Simulation UI

Overview

The user interface controls the generation of elements, notably the results of the wave simulation and the truth tables. Key files include:

• MainView,ModelType and ModelHelpers: top-level design of Issie UI.
• WaveSim: Corresponds to the Wave Simulator, displaying values to an appropriate number of clock cycles as scaled on the screen, and the values for the highlighted clock cycle. Also includes functions for updating waves as the simulation is extended.
• TruthTable: Generates truth table based on function input.
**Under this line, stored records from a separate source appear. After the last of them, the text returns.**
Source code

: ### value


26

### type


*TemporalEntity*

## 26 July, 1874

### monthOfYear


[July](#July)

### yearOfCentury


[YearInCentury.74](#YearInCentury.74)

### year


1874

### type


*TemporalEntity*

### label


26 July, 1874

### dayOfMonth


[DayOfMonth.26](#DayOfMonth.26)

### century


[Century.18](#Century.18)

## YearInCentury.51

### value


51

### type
Functions to reduce truth tables on don't cares and common outputs are present.
• CatalogueView: Describes the right-hand-side menu together with SelectedComponentView.
• CustomCompPorts: Manages the presence of custom components and how the I/O of a constituent component changing may affect the top-level design, while highlighting new bad connections as required.
• MemoryEditorView: Allows the editing of memory elements (e.g. RAM)

Step Simulation

The Step Simulator can simulate both combinational and clocked logic. It is contained in UI/SimulationView.fs.

Truth Tables

The files within the Simulation/TruthTables folder seeks to generate a truth table and then subsequently simplify it as required, due to the presence of Don't Cares. It also allows for the creation of truth tables from a subset of the components and the resolution of incomplete connections as a result.

Key Operators

• CorrectCanvasState within TruthTableView.fs adds relevant connections and IOs for components which are not connected to anything by the creation of dummy IO ports and connections. The width is used in conjunction with BusWidthInferrer
• makeSimDataSelected provides a simulation view for selected elements
• Operators in TruthTableReduce.fs help to reduce the size of the truth table based on don't cares, with reduceTruthTable' recursively reducing the truth table until no further changes can be made.
• TruthTableCreate.fs creates the truth table by partitioning items into numeric and algebraic inputs, which is then fast simulated (the input values in the fastSimulation are mutable) to get the output values on the RHS.

Wave Simulation

The purpose of the wave simulator is to produce a SVG that is based on the simulation currently running, with the user having a choice of what waves they want to see. This is not just true for waves for electrical components (e.g. counters and logic gates that are clocked by a FF), but also true of how memory is managed in the simulation. For example, if a series of instructions is stored within RAM as a series of hexadecimal numbers, the user can view both the executing instruction and the impact of the instruction on the selected waveforms. The user will also be able to see the effect of instructions on values stored in memory.

Simulation Mechanism

• Waveforms consist of many rows (depending on what the user selects) of three columns, the three columns being the label of the waveform, the waveform, and the associated value of the waveform at a given clock cycle. This is given by nameRows, waveRows and valueRows within WaveSim.fs.
• SelectedWaves has to be called before the three columns are generated.
• If possible, text elements corresponding to the values in the waveforms will be shown
• refreshWaveSim is a recursive function that generates waves for extended wave simulations. It can only be called if there has been an initial simulation done. The extension of simulation, if any, is estimated by the length of the initial simulation, and a progress bar created if needed.
• getWaveValues in WaveSimHelpers.fs obtains the values of waves at each clock cycle as an int. The data is stored (with improvements from the FYP) as typed arrays.

Wave Selection

• The choice of wave depends on the component label, port name, and bit width of wave.
• Functions are present in WaveSimSelect.fs that gets names for waves from input and output ports as a subset of all waves that are able to be simulated.